The demonstrators repeated one phrase, calmly and consistently: Keine Gewalt. No violence.
On October 9, 1989, seventy thousand people walked peacefully through Leipzig. Security forces were deployed. Hospitals were prepared for casualties. Orders to fire were expected.
Nothing happened.
Faced with calm, unarmed citizens moving slowly through the streets, officials and soldiers hesitated. The system had prepared for riots, aggression, and chaos. It didn’t know how to respond to calm, disciplined presence.
Weeks later, the Wall opened—not through force, but through confusion, hesitation, and loss of narrative control. Guards opened the gates after a bungled announcement drew peaceful crowds—and no one was willing to order violence. The system didn’t fall dramatically. It unraveled.

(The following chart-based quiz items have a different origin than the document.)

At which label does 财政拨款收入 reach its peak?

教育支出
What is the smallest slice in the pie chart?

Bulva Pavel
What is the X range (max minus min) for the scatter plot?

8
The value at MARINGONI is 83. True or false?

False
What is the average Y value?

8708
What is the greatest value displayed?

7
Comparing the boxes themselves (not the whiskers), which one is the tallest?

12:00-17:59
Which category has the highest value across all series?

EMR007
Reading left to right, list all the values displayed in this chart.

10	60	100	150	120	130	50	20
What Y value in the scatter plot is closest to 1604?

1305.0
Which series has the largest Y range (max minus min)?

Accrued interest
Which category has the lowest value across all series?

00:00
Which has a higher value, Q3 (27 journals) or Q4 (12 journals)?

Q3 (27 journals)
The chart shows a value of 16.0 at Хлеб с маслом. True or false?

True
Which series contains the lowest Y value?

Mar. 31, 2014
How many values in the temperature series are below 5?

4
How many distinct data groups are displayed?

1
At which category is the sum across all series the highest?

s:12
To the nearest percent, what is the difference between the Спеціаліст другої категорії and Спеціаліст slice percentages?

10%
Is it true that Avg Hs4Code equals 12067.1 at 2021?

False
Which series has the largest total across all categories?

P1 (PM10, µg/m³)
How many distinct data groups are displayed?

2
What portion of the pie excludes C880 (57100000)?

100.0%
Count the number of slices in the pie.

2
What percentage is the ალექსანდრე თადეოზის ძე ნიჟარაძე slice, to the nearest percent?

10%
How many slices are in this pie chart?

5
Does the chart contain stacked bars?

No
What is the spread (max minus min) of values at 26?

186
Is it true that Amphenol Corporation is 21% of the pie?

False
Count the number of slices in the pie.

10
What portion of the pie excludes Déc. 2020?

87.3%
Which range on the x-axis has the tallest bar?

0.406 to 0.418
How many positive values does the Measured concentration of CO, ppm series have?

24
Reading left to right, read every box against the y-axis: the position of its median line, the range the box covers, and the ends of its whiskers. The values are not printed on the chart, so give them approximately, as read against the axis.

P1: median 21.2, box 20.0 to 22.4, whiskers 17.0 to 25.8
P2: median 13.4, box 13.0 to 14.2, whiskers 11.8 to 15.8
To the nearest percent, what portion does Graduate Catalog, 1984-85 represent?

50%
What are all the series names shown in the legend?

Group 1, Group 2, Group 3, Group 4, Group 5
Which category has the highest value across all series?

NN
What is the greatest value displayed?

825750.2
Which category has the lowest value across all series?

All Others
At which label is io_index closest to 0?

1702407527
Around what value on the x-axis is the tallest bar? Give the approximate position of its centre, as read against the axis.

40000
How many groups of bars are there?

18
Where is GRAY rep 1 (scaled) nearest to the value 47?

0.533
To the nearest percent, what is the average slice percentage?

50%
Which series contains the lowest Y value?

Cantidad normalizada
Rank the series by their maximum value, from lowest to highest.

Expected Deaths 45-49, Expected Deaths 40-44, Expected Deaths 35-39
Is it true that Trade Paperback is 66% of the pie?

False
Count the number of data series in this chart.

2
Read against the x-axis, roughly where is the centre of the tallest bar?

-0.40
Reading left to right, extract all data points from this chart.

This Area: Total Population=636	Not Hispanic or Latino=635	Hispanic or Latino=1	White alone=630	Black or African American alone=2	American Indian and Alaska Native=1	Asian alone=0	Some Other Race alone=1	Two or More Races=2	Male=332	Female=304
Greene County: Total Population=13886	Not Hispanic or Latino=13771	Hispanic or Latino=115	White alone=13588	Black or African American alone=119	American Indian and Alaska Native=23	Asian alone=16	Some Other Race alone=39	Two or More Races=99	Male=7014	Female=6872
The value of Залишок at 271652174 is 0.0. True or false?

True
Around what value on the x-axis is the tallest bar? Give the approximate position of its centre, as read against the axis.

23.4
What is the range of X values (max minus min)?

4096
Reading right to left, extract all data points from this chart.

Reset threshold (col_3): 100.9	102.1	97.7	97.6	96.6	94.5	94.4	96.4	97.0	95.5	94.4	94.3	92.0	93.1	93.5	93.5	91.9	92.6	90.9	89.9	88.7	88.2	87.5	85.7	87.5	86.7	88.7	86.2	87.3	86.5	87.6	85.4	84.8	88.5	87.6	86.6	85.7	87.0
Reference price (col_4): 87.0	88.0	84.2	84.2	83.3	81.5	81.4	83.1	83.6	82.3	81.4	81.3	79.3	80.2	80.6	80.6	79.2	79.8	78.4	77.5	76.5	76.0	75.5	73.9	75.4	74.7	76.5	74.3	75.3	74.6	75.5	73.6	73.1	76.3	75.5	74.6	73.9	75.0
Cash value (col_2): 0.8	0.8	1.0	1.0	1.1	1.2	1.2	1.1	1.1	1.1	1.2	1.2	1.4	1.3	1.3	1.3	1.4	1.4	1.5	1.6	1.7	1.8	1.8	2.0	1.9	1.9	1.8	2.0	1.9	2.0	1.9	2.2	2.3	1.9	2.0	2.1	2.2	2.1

The Berlin Wall didn’t fall because peace was demanded. It fell because enough people refused to behave the way the system needed them to.
Peace didn’t defeat power. It exposed its emptiness when participation was withdrawn.
The Aikido of Peace
There is a useful parallel here to the martial art of Aikido, which is built on one principle: Don’t oppose force head-on. Redirect it until it collapses under its own imbalance. It doesn’t seek to injure the attacker. It seeks to neutralize the attack.
Nonviolent movements do the same: they withdraw the participation that aggression requires. Power that cannot take hold is like fire without oxygen—it fails.
Walking It Forward
Global peace doesn’t begin with agreement. It begins when one person refuses to pass their unrest on. The monks are showing a way. Step by step. Breath by breath.
Walking beside them, even briefly, reminds us that peace isn’t the destination. It’s how we walk—and it changes the quality of the journey.
History suggests this is enough to change outcomes.